Portuguese infrastructure group Mota-Engil, partly owned by China’s CCCC, has signed an agreement for the concession of rail services and logistical support for the Lobito corridor, in Angola.
Mota-Engil will manage the strategic infrastructure linking the Angolan coast to hinterland countries in consortium with Trafigura Pte Ltd. and Vecturis S.A..
In a statement, the group said that the concession of rail services and logistical support for the Lobito corridor will enable “a key route connecting the mines in the Democratic Republic of Congo (DRC) to the Lobito port in Angola and to the international markets”.
Mota-Engil Africa participates with 49.5% in the consortium which will be responsible for the exploration, management and maintenance of the road infrastructure for the transport of goods, minerals, liquids and gases to the corridor that connects the Lobito port to Luau, in eastern Angola, close to the border of the DRC.
With an initial term of 30 years, the agreement provides for a total investment of USD 450 million, of which USD 166 million in infrastructure and USD 70 million in rolling stock.
“With this award, the group continues to strengthen its order book and diversifying its portfolio of projects,
ensuring a more recurrent flow of revenue in the medium and long term”, Mota-Engil said.
Early this year, China International Trust Investment Corporation (CITIC) and Shandong Port Group (SPG) are the winners of the public tender for the management and operation of Angola´s Port of Lobito Multipurpose Container and General Cargo Terminal.
The concession, for a period of 20 years, follows a public tender where the Chinese bid surpassed another by the Philippine group ICTSI, according to the appraisal report of the final proposals.
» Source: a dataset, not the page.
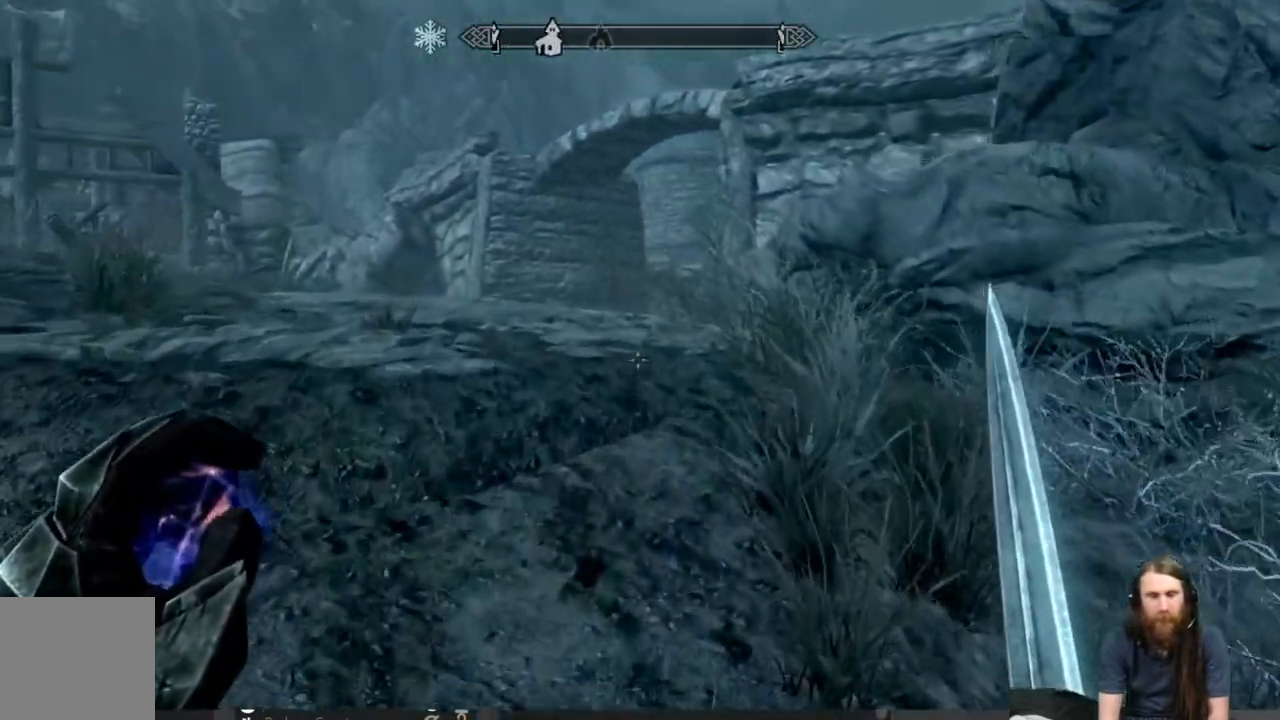
{"buttons": [], "left_stick": "up", "right_stick": "center", "events": []}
ICTSI had already lost the tender for the management of the Port of Luanda terminal, which went to DP World, from Dubai.
The CITIC/SPG consortium proposed to pay USD 100 million on the date of signature of the concession contract and a maximum volume of 2.78 million tons of cargo per year, as well as increase containerized cargo capacity to 100 thousand TEUs (unit equivalent to a 20-foot container) per year until the end of the concession.